Difesa
Uranio, Difesa condannata per morte militare: "Dotazioni inidonee"
Decesso a 24 anni per linfoma di Hodgkin dopo missione a Sarajevo
Roma, 6 giu. (askanews) - Il Tribunale di Roma ha condannato il Ministero della Difesa al pagamento di 641.512 euro come risarcimento ai familiari del caporal maggiore Adolfo Corrado Antonio Di Giacobbe, militare dell'Esercito che prestò servizio a Sarajevo, Bosnia-Herzegovina, nel 1997 e nel 1998 in occasione delle missioni di peace keeping in cui erano coinvolti i contingenti militari italiani "Costant Guard" e "SFOR".
Di Giacobbe era stanziato presso la caserma "Tito Barrack" di Sarajevo, con mansioni di cuciniere e addetto al vettovagliamento.
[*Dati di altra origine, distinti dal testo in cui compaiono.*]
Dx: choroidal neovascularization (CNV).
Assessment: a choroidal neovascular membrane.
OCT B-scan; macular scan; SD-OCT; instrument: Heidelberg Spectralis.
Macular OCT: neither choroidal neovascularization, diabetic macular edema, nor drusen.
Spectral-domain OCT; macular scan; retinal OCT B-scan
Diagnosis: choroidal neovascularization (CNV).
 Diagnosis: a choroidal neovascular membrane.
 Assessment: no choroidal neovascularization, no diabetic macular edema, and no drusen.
Dal 1998, al ritorno dalla missione in Bosnia, aveva iniziato ad accusare sintomi di malessere, poi evoluti nel linfoma di Hodgkin, la patologia cancerogena che lo aveva portato alla morte il 6 novembre 2001, a 24 anni. Successivamente gli eredi di Di Giacobbe citarono in Tribunale il Ministero della Difesa e il Ministero dell'Economia e delle Finanze per chiedere il risarcimento dei danni patiti a seguito del decesso del militare. Secondo i familiari il Ministero della Difesa non avrebbe dotato i militari, stanziati nelle zone interessate dalle missioni nell'ex Jugoslavia, degli opportuni dispositivi di sicurezza idonei a prevenire l'inalazione e in generale il contatto con polveri di uranio impoverito.
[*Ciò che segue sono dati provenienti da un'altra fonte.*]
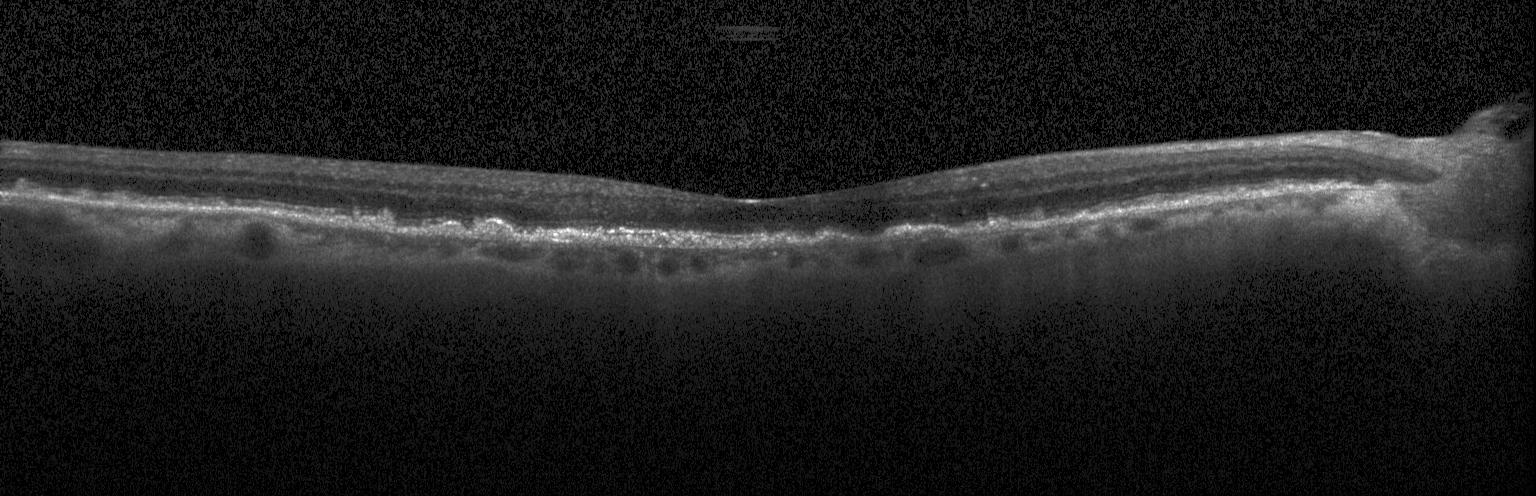
Diagnosis: a choroidal neovascular membrane.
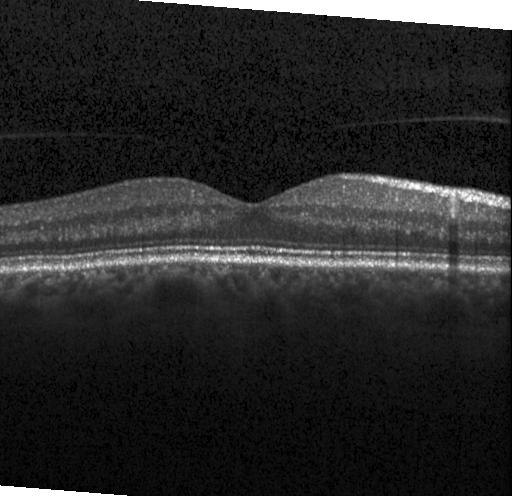 Horizontal scan through the fovea, retinal OCT B-scan, spectral-domain optical coherence tomography — Finding: no choroidal neovascularization, no diabetic macular edema, and no drusen.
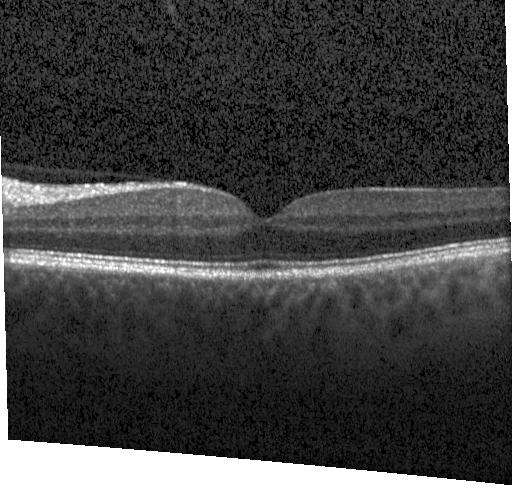 No choroidal neovascularization, diabetic macular edema, or drusen.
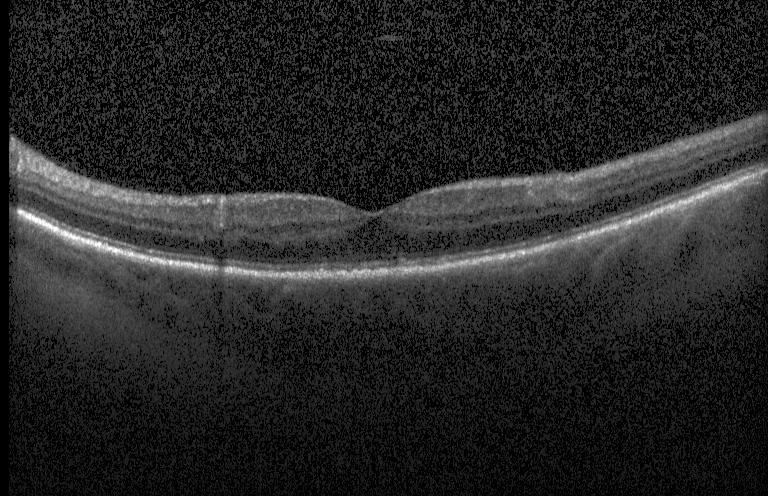 Dx: no evidence of choroidal neovascularization, diabetic macular edema, or drusen.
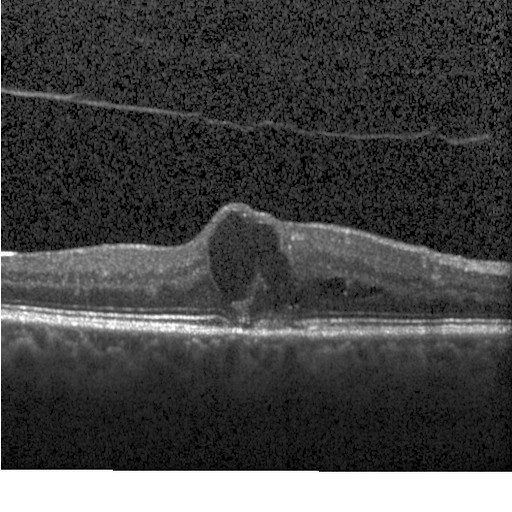
Centered on the fovea; optical coherence tomography B-scan
Diagnosis: diabetic macular edema.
Con la sentenza n. 11408/2017 pubblicata oggi, rilanciata dall'Osservatorio Militare, il Tribunale ha dato ragione ai familiari spiegando che "dall'articolata istruttoria documentale, dall'escussione dei testimoni e dalle risultanze della consulenza tecnica d'ufficio emerge un quadro sufficientemente chiaro delle responsabilità del Ministero delle Difesa convenuto in ordine al decesso del caporal maggiore Di Giacobbe. I militari italiani furono inviati nelle zone dei Balcani con materiale in dotazione del tutto inidoneo a prevenire il contagio con le microparticelle di uranio impoverito disperse nell'aria e nelle acque dei luoghi interessati dalle missioni di peace keeping. Come chiarito da entrambi i testimoni escussi, i militari italiani (e, dunque, anche Di Giacobbe) avevano in dotazione esclusivamente una maschera NBC e un telo protettivo (denominato poncho) insufficienti ad evitare il contatto tra il militare e le microparticelle". Inoltre, si legge ancora nella sentenza, "per le mansioni di cuciniere e vettovagliamento svolte dal Di Giacobbe, questi utilizzava l'acqua del posto, assai probabilmente contaminata, come del pari riferito dai testimoni, senza che alcuna specifica precauzione".
Per i giudici dunque "l'omissione, da parte dell'amministrazione responsabile della salute e della sicurezza del proprio personale dipendente (Ministero della Difesa), delle idonee cautele a prevenire il contatto con le microparticelle di uranio impoverito ha contribuito a cagionare la patologia denominata linfoma di Hodgkin, che ha poi condotto al decesso del caporal maggiore".
Il Tribunale ha così condannato il Ministero della Difesa al risarcimento del danno non patrimoniale iure proprio per una somma totale di 641.512 euro, suddivisi tra familiari ed eredi di Di Giacobbe.